Brief: Write out, from the entries below, exactly the lines that run between the lines holding "focal_35mm: 49" and "focal_mm: 4.5", inclusive, and stop there.

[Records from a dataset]
[Start of section]
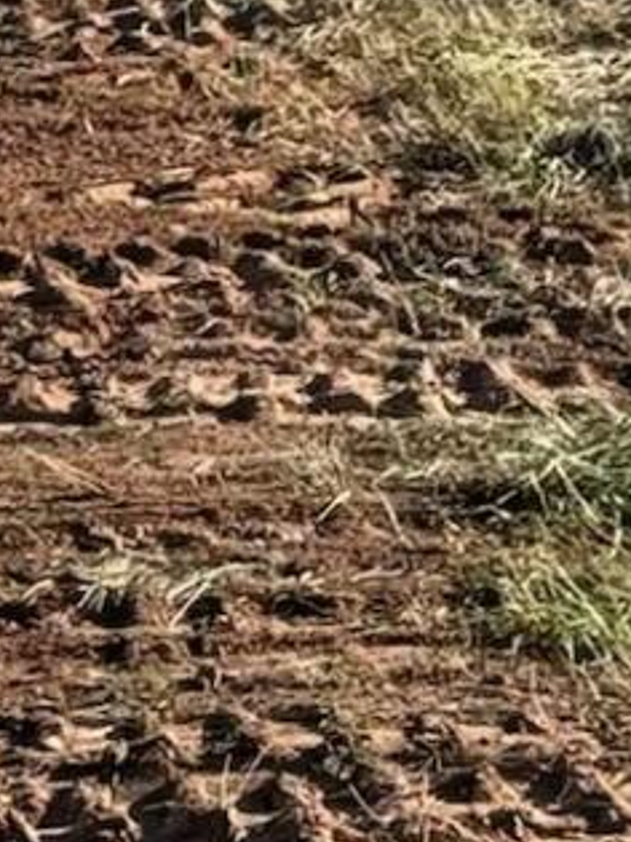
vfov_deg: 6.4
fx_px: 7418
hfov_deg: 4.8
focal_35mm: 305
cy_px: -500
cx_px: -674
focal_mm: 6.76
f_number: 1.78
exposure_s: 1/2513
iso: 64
[End of section]
[Start of section]
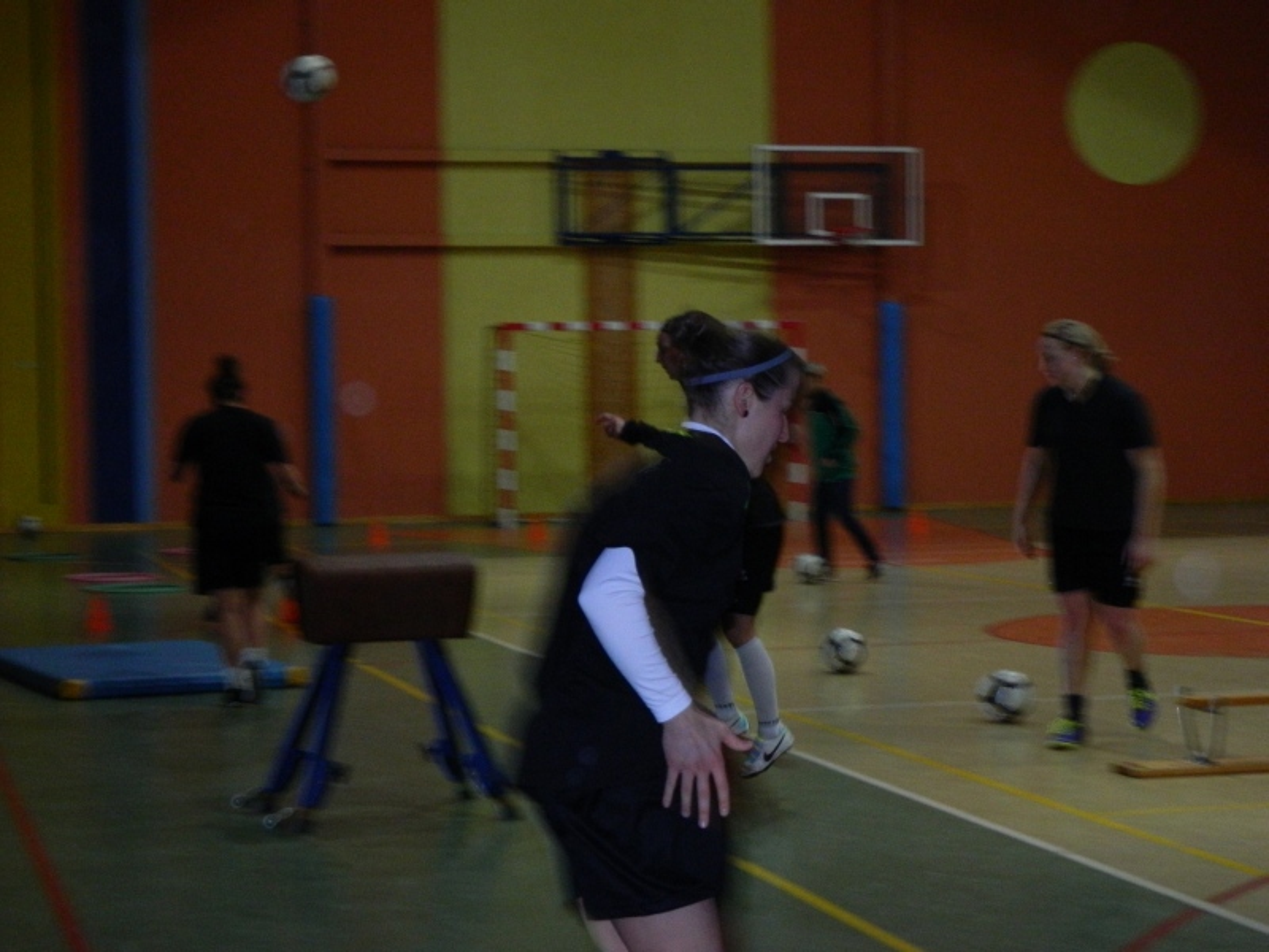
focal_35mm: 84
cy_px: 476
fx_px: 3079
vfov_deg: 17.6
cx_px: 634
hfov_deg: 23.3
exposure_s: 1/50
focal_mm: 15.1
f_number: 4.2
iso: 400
[End of section]
[Start of section]
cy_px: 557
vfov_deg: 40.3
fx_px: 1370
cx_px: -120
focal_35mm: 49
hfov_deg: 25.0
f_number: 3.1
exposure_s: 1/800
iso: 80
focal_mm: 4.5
[End of section]
Solved exercise:
focal_35mm: 49
hfov_deg: 25.0
f_number: 3.1
exposure_s: 1/800
iso: 80
focal_mm: 4.5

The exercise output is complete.